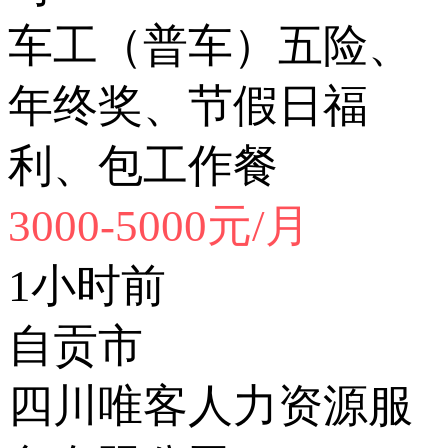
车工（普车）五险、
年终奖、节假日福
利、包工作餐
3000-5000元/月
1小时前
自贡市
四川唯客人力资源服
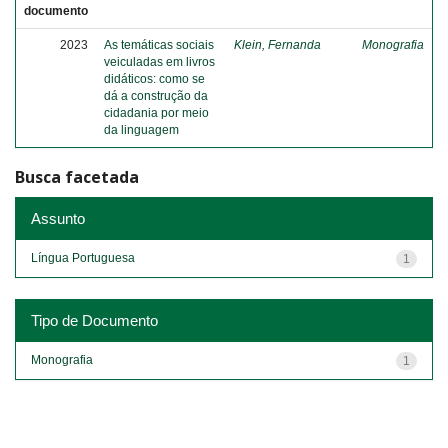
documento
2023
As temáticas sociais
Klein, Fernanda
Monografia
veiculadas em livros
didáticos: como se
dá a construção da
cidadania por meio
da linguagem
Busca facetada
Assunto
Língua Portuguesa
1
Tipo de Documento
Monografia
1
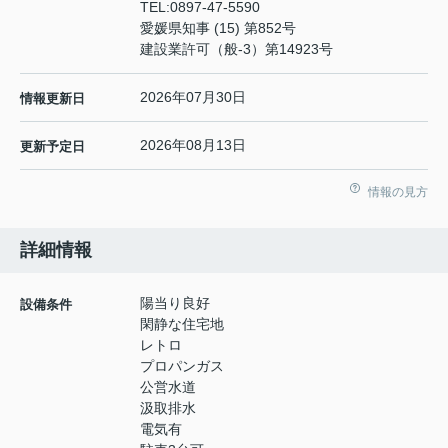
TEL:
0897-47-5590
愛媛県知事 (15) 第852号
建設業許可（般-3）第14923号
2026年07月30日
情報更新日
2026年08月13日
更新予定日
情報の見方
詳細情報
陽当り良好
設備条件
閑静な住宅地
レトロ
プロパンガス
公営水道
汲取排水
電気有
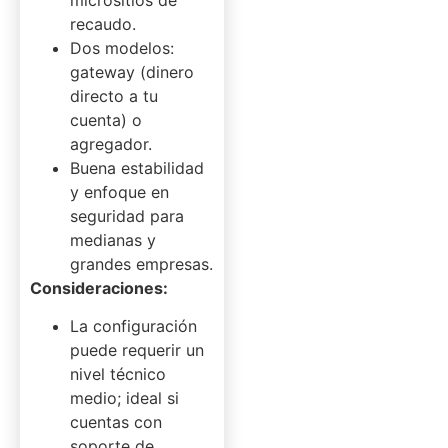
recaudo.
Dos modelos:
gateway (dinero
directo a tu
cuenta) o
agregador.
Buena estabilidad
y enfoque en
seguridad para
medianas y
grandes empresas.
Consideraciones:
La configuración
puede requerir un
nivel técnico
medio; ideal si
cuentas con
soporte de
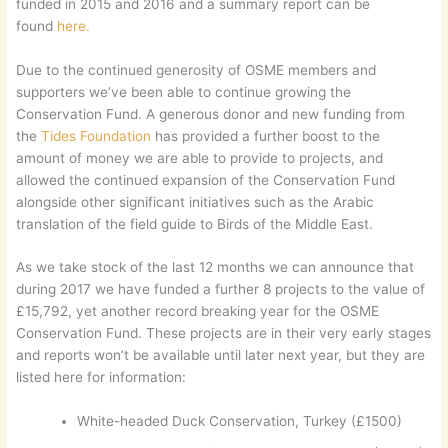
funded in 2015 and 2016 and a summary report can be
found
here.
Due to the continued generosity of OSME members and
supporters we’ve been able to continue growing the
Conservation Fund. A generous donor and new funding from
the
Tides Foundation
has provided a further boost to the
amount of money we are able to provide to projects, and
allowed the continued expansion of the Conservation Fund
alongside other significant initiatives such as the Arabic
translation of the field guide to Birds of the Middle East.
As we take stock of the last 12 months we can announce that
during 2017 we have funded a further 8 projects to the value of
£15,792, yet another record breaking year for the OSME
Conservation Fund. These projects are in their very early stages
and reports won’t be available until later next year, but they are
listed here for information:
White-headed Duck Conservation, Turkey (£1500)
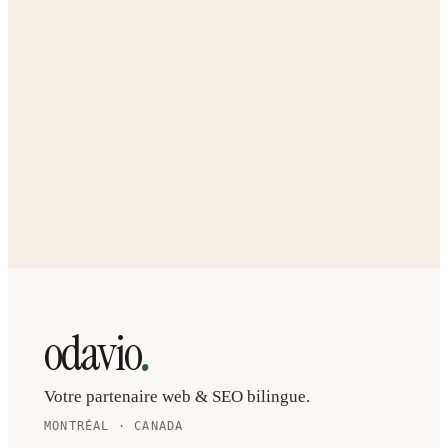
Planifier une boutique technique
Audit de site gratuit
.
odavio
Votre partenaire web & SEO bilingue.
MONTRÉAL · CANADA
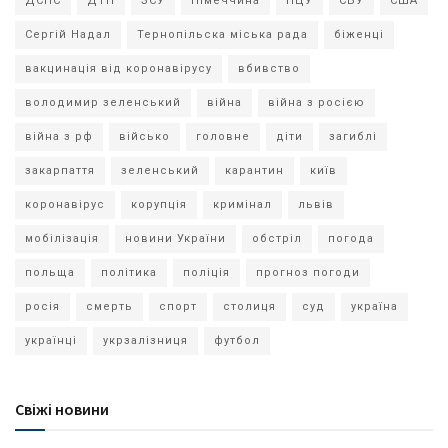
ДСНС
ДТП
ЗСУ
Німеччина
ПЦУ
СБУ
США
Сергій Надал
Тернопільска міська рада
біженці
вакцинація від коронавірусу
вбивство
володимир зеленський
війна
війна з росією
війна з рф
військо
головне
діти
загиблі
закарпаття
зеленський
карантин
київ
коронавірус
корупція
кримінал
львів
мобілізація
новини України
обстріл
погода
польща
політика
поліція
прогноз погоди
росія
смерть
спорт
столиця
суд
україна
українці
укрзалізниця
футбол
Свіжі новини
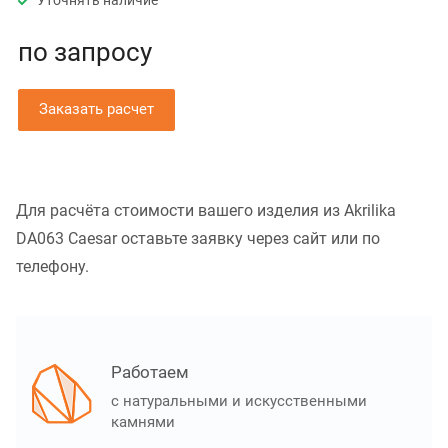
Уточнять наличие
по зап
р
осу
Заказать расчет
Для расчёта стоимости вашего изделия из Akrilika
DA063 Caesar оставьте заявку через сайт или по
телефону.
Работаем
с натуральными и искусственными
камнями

## Directions for this task
The lines to copy are those in the records above containing the word "Conservation".

## Answer
Conservation Fund. A generous donor and new funding from
allowed the continued expansion of the Conservation Fund
Conservation Fund. These projects are in their very early stages
White-headed Duck Conservation, Turkey (£1500)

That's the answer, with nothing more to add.